• Directions: Below are several entries. Transcribe exactly those lines that fall from the one with "M432 360H468L469 411 418 412V395H432Z" through the one with "M1049 901H1114V945H1070V930H1049Z", end lines included.

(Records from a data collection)

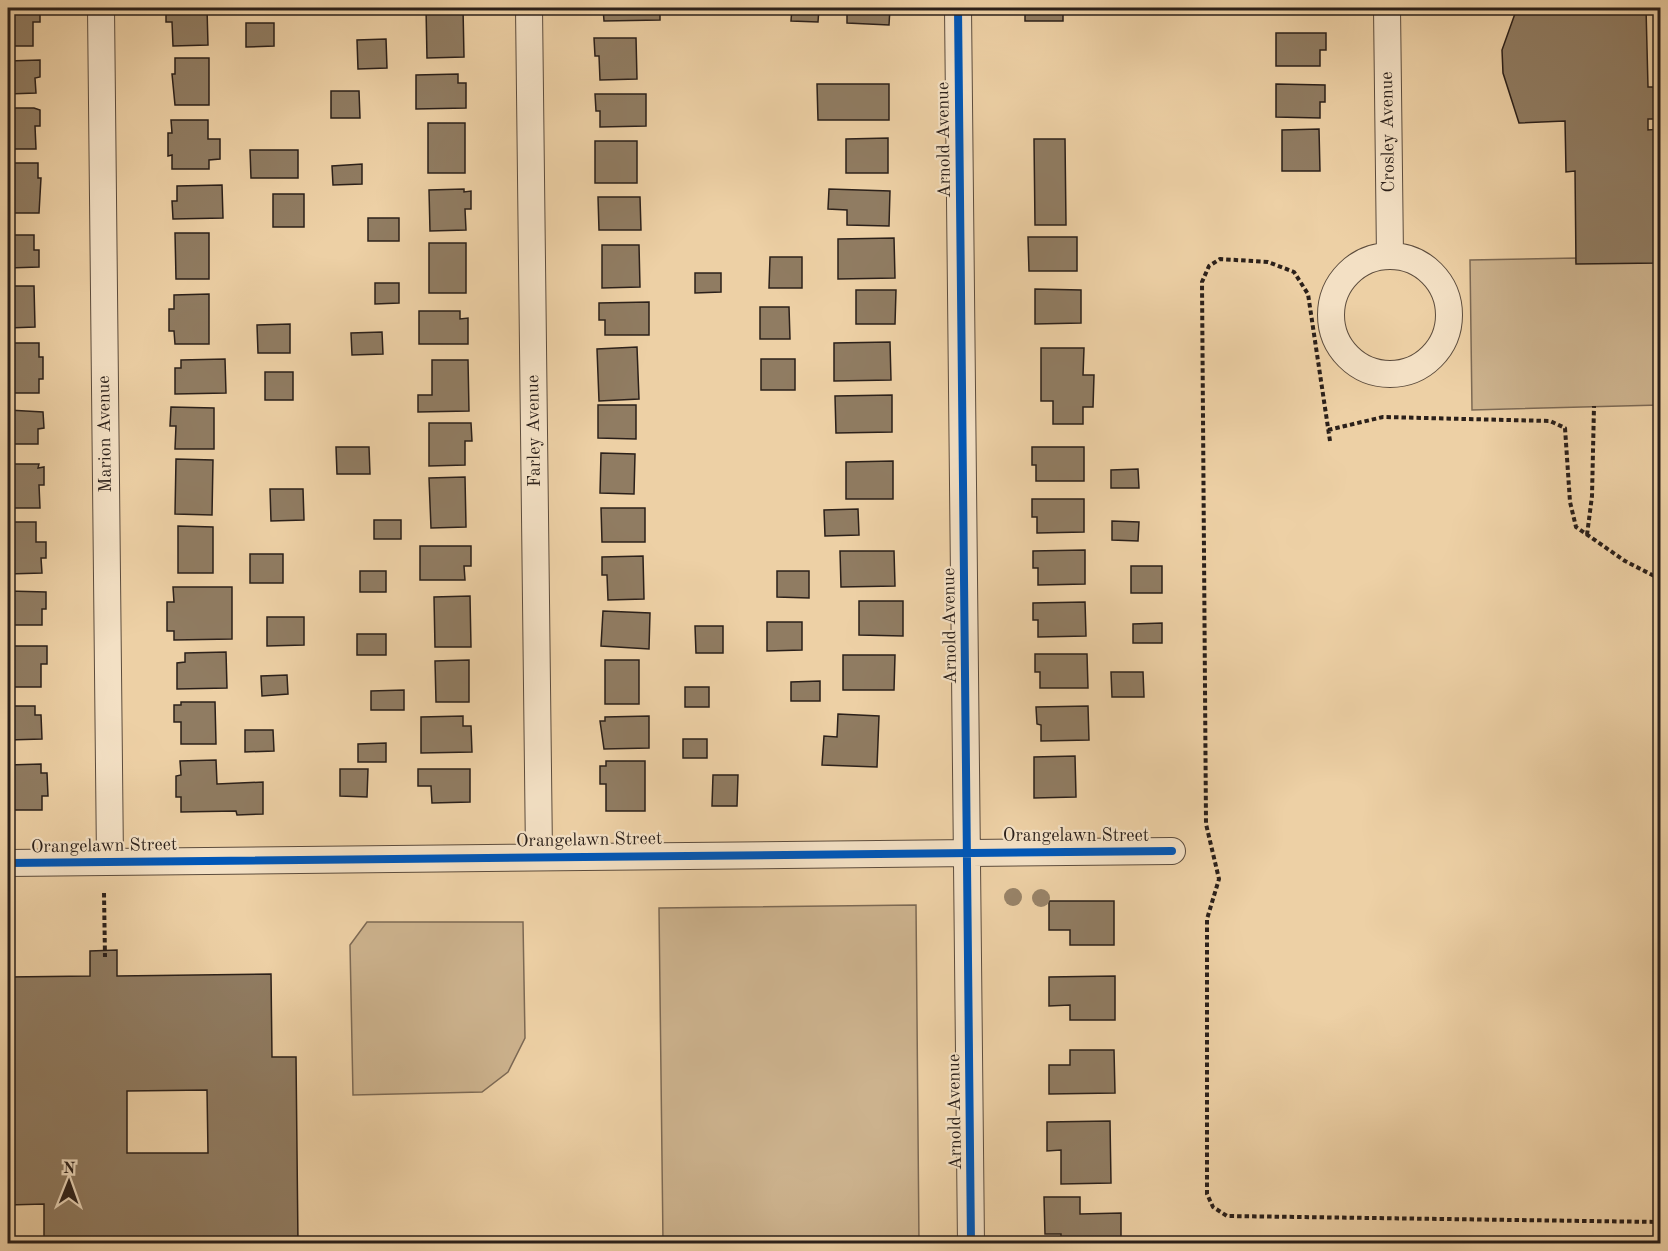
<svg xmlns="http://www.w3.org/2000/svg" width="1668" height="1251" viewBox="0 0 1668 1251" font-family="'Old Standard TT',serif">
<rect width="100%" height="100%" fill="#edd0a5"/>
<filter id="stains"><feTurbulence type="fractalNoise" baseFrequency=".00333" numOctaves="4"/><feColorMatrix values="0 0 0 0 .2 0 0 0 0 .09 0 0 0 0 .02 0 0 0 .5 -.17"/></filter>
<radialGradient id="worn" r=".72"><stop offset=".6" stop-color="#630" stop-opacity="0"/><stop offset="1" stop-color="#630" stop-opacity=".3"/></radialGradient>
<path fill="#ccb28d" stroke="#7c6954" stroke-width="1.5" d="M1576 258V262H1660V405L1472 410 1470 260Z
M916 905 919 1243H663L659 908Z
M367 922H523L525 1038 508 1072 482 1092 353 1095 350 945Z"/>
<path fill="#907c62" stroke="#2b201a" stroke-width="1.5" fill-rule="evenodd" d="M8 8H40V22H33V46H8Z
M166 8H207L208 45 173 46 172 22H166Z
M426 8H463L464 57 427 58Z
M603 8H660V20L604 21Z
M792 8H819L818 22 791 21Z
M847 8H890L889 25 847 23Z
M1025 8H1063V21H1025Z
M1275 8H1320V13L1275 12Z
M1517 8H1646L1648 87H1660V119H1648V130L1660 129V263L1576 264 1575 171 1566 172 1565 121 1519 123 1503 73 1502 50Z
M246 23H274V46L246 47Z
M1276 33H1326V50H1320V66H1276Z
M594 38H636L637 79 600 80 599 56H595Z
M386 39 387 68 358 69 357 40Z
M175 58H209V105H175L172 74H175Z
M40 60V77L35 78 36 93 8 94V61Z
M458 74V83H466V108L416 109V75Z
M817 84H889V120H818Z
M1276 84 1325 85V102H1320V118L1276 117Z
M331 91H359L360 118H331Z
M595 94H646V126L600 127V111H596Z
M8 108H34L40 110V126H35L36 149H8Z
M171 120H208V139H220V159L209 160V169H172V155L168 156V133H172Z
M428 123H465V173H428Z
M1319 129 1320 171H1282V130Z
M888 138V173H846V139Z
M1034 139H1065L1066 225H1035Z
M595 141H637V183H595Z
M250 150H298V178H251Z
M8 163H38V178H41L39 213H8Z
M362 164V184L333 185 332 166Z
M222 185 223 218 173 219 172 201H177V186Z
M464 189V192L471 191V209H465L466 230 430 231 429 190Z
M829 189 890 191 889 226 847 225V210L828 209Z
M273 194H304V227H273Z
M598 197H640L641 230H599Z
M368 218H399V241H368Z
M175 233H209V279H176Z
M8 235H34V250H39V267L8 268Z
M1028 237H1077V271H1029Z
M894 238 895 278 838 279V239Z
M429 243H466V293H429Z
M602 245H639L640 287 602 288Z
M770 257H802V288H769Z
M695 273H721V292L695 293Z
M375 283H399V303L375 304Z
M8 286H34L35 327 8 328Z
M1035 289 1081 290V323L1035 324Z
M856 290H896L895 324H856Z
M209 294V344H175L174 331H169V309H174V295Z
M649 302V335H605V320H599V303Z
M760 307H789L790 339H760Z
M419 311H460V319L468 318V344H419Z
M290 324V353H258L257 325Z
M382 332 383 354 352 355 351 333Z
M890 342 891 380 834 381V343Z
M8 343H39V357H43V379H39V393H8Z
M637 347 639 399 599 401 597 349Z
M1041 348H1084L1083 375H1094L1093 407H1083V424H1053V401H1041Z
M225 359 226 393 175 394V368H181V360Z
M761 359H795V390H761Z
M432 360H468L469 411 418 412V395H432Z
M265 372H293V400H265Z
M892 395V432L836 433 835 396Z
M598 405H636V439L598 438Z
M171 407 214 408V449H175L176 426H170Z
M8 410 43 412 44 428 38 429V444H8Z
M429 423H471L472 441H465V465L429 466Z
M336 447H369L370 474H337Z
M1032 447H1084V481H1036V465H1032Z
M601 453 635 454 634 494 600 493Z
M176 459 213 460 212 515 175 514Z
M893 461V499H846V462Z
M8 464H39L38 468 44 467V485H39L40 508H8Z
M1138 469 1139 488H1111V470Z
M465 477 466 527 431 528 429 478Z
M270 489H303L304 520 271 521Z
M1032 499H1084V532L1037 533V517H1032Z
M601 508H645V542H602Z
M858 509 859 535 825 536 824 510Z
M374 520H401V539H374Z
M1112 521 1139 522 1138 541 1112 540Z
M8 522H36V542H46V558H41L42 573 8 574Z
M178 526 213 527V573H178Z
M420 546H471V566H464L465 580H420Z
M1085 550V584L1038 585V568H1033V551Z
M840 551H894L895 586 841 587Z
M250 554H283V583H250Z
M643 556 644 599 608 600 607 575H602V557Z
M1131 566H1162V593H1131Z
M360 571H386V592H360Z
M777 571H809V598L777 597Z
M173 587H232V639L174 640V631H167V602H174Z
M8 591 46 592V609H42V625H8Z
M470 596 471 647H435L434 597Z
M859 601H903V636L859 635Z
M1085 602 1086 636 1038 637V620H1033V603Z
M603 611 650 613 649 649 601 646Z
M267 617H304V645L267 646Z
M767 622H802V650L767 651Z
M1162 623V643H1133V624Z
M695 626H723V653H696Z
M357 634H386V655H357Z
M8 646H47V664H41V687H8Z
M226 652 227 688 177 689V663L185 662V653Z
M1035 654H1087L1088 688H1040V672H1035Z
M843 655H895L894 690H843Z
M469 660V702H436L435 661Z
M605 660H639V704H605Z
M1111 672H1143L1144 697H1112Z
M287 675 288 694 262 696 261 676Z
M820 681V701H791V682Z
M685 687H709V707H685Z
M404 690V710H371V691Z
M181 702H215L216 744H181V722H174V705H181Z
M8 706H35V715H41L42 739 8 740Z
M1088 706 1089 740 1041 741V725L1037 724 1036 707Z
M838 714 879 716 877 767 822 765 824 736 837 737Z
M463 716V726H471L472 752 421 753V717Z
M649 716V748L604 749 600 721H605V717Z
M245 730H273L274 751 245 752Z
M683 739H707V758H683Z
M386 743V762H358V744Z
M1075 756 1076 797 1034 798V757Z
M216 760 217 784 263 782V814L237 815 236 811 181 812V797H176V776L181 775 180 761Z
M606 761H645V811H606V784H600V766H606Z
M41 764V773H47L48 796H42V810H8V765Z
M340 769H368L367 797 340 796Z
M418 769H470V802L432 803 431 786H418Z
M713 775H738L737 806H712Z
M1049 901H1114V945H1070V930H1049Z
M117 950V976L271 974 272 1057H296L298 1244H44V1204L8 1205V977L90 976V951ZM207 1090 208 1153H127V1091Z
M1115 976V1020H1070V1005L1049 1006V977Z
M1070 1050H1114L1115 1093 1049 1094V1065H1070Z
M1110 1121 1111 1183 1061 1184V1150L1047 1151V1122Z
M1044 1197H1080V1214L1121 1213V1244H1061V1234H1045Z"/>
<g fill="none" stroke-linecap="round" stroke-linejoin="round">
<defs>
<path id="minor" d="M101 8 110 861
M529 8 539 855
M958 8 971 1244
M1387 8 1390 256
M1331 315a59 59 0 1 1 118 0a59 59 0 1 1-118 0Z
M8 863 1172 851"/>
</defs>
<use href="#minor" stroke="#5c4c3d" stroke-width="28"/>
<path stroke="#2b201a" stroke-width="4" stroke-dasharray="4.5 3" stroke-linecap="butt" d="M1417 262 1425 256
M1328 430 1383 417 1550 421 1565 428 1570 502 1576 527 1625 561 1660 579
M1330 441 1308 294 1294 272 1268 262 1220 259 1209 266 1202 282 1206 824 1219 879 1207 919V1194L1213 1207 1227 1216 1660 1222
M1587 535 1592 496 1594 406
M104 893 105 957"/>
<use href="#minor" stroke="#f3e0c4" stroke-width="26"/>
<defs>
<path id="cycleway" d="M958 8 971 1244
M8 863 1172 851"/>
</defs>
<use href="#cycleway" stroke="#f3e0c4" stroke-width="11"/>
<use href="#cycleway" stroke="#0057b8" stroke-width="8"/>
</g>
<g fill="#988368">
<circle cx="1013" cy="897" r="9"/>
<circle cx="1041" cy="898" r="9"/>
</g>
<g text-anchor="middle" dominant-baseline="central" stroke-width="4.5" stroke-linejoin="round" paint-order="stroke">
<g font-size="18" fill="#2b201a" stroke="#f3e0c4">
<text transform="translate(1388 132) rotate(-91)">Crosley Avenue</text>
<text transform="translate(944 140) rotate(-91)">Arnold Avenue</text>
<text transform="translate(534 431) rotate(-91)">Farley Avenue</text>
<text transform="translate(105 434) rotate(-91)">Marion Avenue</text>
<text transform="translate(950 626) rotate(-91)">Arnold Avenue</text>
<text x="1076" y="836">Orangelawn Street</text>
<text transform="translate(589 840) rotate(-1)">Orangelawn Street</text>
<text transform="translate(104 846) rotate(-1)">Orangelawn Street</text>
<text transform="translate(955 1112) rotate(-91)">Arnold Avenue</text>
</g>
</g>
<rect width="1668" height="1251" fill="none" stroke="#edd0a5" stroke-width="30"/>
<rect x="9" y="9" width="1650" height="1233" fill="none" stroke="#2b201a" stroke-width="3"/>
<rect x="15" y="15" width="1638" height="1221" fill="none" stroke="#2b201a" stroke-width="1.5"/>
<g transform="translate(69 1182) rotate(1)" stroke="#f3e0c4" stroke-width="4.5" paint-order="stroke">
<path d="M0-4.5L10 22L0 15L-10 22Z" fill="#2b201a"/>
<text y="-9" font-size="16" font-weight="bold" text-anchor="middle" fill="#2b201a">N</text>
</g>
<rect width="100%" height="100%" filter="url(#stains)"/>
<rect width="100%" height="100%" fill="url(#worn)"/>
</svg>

• Completed task:
M432 360H468L469 411 418 412V395H432Z
M265 372H293V400H265Z
M892 395V432L836 433 835 396Z
M598 405H636V439L598 438Z
M171 407 214 408V449H175L176 426H170Z
M8 410 43 412 44 428 38 429V444H8Z
M429 423H471L472 441H465V465L429 466Z
M336 447H369L370 474H337Z
M1032 447H1084V481H1036V465H1032Z
M601 453 635 454 634 494 600 493Z
M176 459 213 460 212 515 175 514Z
M893 461V499H846V462Z
M8 464H39L38 468 44 467V485H39L40 508H8Z
M1138 469 1139 488H1111V470Z
M465 477 466 527 431 528 429 478Z
M270 489H303L304 520 271 521Z
M1032 499H1084V532L1037 533V517H1032Z
M601 508H645V542H602Z
M858 509 859 535 825 536 824 510Z
M374 520H401V539H374Z
M1112 521 1139 522 1138 541 1112 540Z
M8 522H36V542H46V558H41L42 573 8 574Z
M178 526 213 527V573H178Z
M420 546H471V566H464L465 580H420Z
M1085 550V584L1038 585V568H1033V551Z
M840 551H894L895 586 841 587Z
M250 554H283V583H250Z
M643 556 644 599 608 600 607 575H602V557Z
M1131 566H1162V593H1131Z
M360 571H386V592H360Z
M777 571H809V598L777 597Z
M173 587H232V639L174 640V631H167V602H174Z
M8 591 46 592V609H42V625H8Z
M470 596 471 647H435L434 597Z
M859 601H903V636L859 635Z
M1085 602 1086 636 1038 637V620H1033V603Z
M603 611 650 613 649 649 601 646Z
M267 617H304V645L267 646Z
M767 622H802V650L767 651Z
M1162 623V643H1133V624Z
M695 626H723V653H696Z
M357 634H386V655H357Z
M8 646H47V664H41V687H8Z
M226 652 227 688 177 689V663L185 662V653Z
M1035 654H1087L1088 688H1040V672H1035Z
M843 655H895L894 690H843Z
M469 660V702H436L435 661Z
M605 660H639V704H605Z
M1111 672H1143L1144 697H1112Z
M287 675 288 694 262 696 261 676Z
M820 681V701H791V682Z
M685 687H709V707H685Z
M404 690V710H371V691Z
M181 702H215L216 744H181V722H174V705H181Z
M8 706H35V715H41L42 739 8 740Z
M1088 706 1089 740 1041 741V725L1037 724 1036 707Z
M838 714 879 716 877 767 822 765 824 736 837 737Z
M463 716V726H471L472 752 421 753V717Z
M649 716V748L604 749 600 721H605V717Z
M245 730H273L274 751 245 752Z
M683 739H707V758H683Z
M386 743V762H358V744Z
M1075 756 1076 797 1034 798V757Z
M216 760 217 784 263 782V814L237 815 236 811 181 812V797H176V776L181 775 180 761Z
M606 761H645V811H606V784H600V766H606Z
M41 764V773H47L48 796H42V810H8V765Z
M340 769H368L367 797 340 796Z
M418 769H470V802L432 803 431 786H418Z
M713 775H738L737 806H712Z
M1049 901H1114V945H1070V930H1049Z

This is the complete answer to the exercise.